**Information**
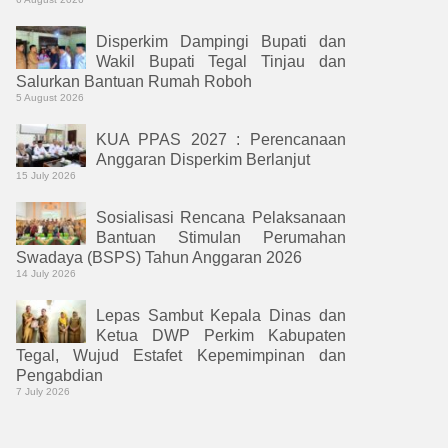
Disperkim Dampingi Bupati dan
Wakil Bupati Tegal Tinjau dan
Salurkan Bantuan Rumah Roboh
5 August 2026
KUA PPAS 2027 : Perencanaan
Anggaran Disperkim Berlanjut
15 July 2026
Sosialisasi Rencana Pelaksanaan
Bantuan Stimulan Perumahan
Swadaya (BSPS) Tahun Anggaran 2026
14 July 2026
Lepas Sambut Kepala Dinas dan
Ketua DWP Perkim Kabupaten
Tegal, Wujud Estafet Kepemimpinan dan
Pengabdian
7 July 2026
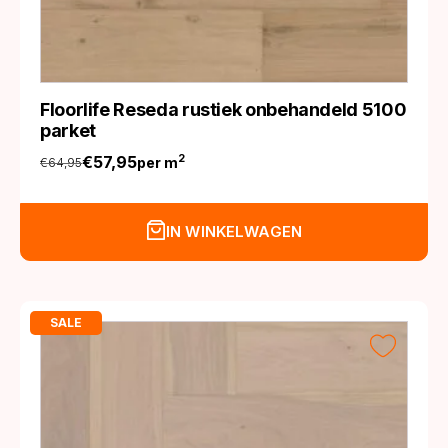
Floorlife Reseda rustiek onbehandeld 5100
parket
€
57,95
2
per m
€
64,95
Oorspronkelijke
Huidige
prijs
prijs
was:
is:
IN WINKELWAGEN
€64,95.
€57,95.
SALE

**Task objective**
Retype the text from all of the rows above word for word, leaving out the pictures.

**Finished task**
Disperkim Dampingi Bupati dan
Wakil Bupati Tegal Tinjau dan
Salurkan Bantuan Rumah Roboh
5 August 2026
KUA PPAS 2027 : Perencanaan
Anggaran Disperkim Berlanjut
15 July 2026
Sosialisasi Rencana Pelaksanaan
Bantuan Stimulan Perumahan
Swadaya (BSPS) Tahun Anggaran 2026
14 July 2026
Lepas Sambut Kepala Dinas dan
Ketua DWP Perkim Kabupaten
Tegal, Wujud Estafet Kepemimpinan dan
Pengabdian
7 July 2026
Floorlife Reseda rustiek onbehandeld 5100
parket
€
57,95
2
per m
€
64,95
Oorspronkelijke
Huidige
prijs
prijs
was:
is:
IN WINKELWAGEN
€64,95.
€57,95.
SALE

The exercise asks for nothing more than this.